Some time back, there was a news story about a concealed carry person who tried to intervene to stop a public mass murder. He was in a store when he heard yells, screams, and gunfire from the front of the building, and he told his friend he was going to try to stop the attacker. Unfortunately, there wasn’t just one killer, but two — and the second killer shot and killed the would-be good Samaritan as he focused in on the person who appeared to be the only threat.

Rotten outcome, right.

We naturally want to re-tell the story in a way that makes the good people live, the bad people get what’s coming to them, and no permanent harm done to anyone. We want a happy ending.

How do we get that happy outcome? We start fiddling around with the variables: “Well, if he had only …” and “If I were there, I would have…” and “What he should have done was…”

When we start playing the coulda-woulda-shoulda game, it’s usually because we’re looking for some kind of guarantee. We want to say that if only someone in the news had done everything our way, everything would have ended well.

Two problems with that:

1) We don’t know how it would have ended if the good guy had done anything different than what he actually did. Hindsight is not 20/20, no matter what the old proverb might claim. Hindsight only tells us what did happen. It never tells us what would have happened if.

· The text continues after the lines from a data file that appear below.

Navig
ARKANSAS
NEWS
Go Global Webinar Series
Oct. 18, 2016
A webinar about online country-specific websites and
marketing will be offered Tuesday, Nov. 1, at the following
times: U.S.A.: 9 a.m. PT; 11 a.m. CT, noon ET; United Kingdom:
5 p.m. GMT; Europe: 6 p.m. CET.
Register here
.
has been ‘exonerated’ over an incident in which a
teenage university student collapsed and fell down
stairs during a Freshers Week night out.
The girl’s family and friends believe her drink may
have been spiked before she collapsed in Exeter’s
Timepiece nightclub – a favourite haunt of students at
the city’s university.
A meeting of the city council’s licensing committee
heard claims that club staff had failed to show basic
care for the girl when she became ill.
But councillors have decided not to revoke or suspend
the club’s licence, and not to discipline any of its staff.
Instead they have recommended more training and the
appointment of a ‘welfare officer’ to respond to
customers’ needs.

2) We don’t know if he could have come to peace with making with the choice we would have made in the same circumstances. One person’s (hypothetical) choice to walk away from a situation that does not involve them might be something they could easily live with. But that same decision might give another person screaming nightmares or sleepless nights of regret for the entire rest of their life.

So in the story that opened this post, the doomed hero’s choice to run to the sound of the guns may have been a valid choice for him, even in hindsight and even though he ultimately died. Too bad we can’t pull him out of his grave to ask if it was worth it… by his measure and meaning of “worth it.” Because by his standards of action, maybe it was. After all, the attackers didn’t kill anyone else after he got involved. Was giving up his life for that outcome worth it to him? We don’t know.

The horrifying reality is… there really aren’t any guarantees of a good outcome when lives are on the line. To be really prepared to protect yourself and your loved ones means that you have thought about and ultimately accepted many different possible outcomes of acting in self defense, including the awful ones. It means you have looked at both the positive and the negative possibilities, without glossing them over or shoving the bad ones aside in favor of a fantasy where it always only ends well as long as you follow the steps.

Related food for thought: If you’re going to die anyway, what do you want your family’s last memory of you to be? Do you want them to remember you cowering under the furniture and huddling together with other helpless people as you await the final blow? Or do you want your family to remember you bravely facing danger, running toward the sound of the guns, determined to save innocent lives? (Alternately: do you want them to remember you holding hands with the fearful, terrified innocents, comforting them and ultimately sheltering them with your own body? Or do you want your family to remember you abandoning innocent others to rush toward danger in a doomed, foolhardy attempt to be some kind of hero?)

These choices and others like them are the things a well-prepared person looks at and considers for themselves. It’s not a job anyone else can do for us. We have to do on our own, inside our own selves. And it’s good to re-visit our own choices from time to time, whenever we hear another story on the news of people acting to defend themselves and the people around them, whether or not the outcome was one we would cheer for.

That’s hard work. It’s easier to retreat into platitudes and bluster and fantasies that tell us we know how the story will end. More comfortable, certainly.

But it’s better to be prepared.

One Response to Coulda Woulda Shoulda

  1. larryarnold says:

    The 2005 shootout at the Tyler Courthouse had a similar outcome, being one of the few where the killer actually had a protective vest.
    https://en.wikipedia.org/wiki/Tyler_courthouse_shooting

    Some situations are survivable, some are not; but having a gun and knowing how to use it improves the odds.